Results from a ground-breaking Australian study to analyse HIV transmission risk among gay couples with differing HIV status have shown, unequivocally, that HIV-positive men on treatment cannot transmit the virus to their sexual partners. The findings from Sydney’s Kirby Institute were presented at the IAS Conference in HIV science in Paris.
In the Opposites Attract study, 358 couples reported almost 17,000 acts of condomless anal sex with zero HIV transmission. “Undetectable virus level prevents HIV transmission among gay couples,” said chief investigator Professor Andrew Grulich. “Our research means that we can say, with confidence, that effectively treated HIV blocks transmission in couples of differing status.”

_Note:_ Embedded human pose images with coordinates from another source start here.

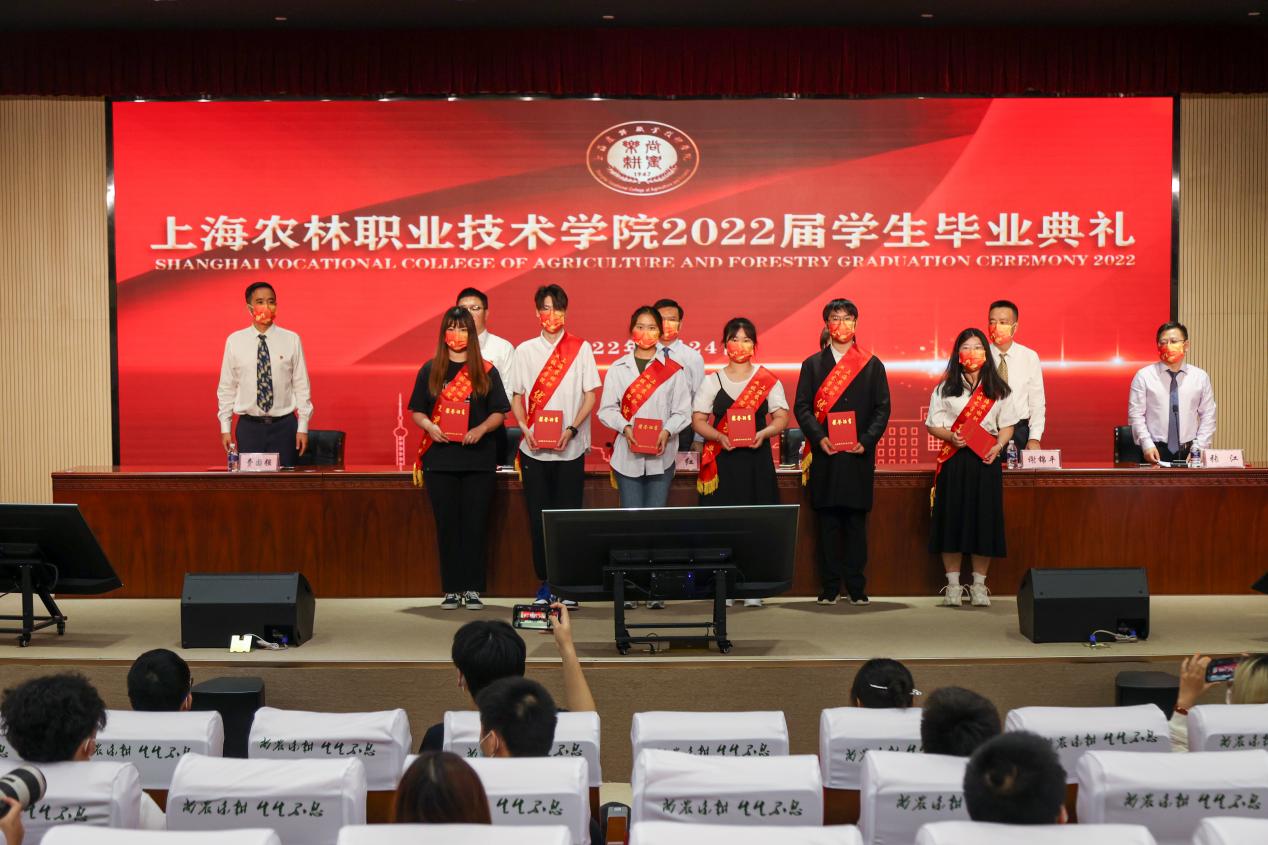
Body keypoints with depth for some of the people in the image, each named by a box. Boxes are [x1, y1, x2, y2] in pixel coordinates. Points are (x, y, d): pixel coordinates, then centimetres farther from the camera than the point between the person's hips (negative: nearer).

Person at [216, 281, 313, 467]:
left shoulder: (291, 340, -1)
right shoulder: (235, 341, 2)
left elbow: (301, 386, 1)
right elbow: (226, 388, 5)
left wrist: (303, 428, -1)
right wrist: (225, 428, 3)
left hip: (284, 425, 0)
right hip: (249, 425, 1)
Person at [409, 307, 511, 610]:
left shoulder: (486, 371, 5)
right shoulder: (430, 371, 8)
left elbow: (499, 412, 4)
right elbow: (417, 411, 9)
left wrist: (481, 429, -15)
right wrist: (429, 426, -12)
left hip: (478, 459, -1)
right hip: (439, 458, 1)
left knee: (475, 524, 0)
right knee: (447, 524, 3)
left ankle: (473, 589, 6)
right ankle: (451, 589, 9)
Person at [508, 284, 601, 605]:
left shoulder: (581, 348, 3)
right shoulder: (524, 350, 9)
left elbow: (591, 395, 0)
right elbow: (517, 397, 11)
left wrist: (571, 429, -12)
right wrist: (525, 428, -7)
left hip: (570, 448, -2)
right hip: (534, 448, 2)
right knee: (539, 516, 3)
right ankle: (546, 582, 12)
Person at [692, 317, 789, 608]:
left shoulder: (768, 380, 7)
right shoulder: (712, 381, 9)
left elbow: (781, 417, 4)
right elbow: (698, 420, 4)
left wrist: (764, 433, -17)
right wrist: (720, 437, -14)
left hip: (756, 460, 0)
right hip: (722, 461, 0)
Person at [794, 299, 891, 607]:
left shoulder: (872, 365, 9)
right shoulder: (812, 364, 10)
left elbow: (882, 408, 5)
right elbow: (802, 406, 3)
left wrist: (866, 440, -10)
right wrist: (819, 437, -12)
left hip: (858, 455, 0)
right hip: (825, 454, 0)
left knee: (856, 520, 3)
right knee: (828, 521, 1)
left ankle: (857, 587, 8)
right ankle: (829, 587, 6)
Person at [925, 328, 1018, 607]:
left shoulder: (997, 389, 9)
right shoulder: (945, 388, 6)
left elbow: (1007, 425, 9)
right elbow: (932, 424, 4)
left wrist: (998, 446, -10)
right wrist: (951, 437, -16)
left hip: (986, 461, 1)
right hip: (954, 461, -1)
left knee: (984, 519, 0)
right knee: (952, 518, -2)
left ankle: (979, 584, 10)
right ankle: (953, 584, 7)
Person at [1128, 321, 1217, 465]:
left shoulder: (1200, 377, 8)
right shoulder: (1143, 376, 1)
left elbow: (1208, 417, 7)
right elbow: (1136, 415, -2)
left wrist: (1198, 448, -4)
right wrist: (1147, 445, -13)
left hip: (1188, 453, 2)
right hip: (1155, 452, -2)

Describing the news as “life-changing”, Grulich said: “Our data add to previous studies which show that there has never been a recorded case of HIV transmission from an HIV-positive person to their HIV-negative sexual partner when the HIV-positive partner had undetectable viral load.”

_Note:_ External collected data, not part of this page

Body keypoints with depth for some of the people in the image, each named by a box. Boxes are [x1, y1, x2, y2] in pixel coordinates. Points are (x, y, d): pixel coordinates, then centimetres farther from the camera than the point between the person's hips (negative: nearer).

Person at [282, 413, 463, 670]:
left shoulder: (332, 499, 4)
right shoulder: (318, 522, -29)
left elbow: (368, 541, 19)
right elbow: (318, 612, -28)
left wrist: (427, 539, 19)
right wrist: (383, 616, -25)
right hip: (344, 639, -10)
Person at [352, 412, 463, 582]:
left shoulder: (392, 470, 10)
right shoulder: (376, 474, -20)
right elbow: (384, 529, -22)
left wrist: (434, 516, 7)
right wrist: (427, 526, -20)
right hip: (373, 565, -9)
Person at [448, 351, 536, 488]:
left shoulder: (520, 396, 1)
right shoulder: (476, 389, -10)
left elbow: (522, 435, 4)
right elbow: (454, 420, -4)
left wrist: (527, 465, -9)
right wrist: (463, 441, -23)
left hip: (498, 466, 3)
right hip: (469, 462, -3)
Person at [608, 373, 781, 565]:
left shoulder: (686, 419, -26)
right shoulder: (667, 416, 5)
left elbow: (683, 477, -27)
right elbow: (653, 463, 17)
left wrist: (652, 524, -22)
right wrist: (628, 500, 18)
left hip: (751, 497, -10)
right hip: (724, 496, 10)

The release of the findings comes after UNAIDS endorsed the ‘undetectable = untransmittable’ message. A UNAIDS document states: “There is increasing consensus among scientists that people with undetectable HIV in their blood do not transmit HIV sexually. This knowledge can be empowering for people with HIV. The awareness that they are no longer transmitting HIV sexually can provide people living with HIV with a stronger sense of being agents of prevention in their approach to new or existing relationships.”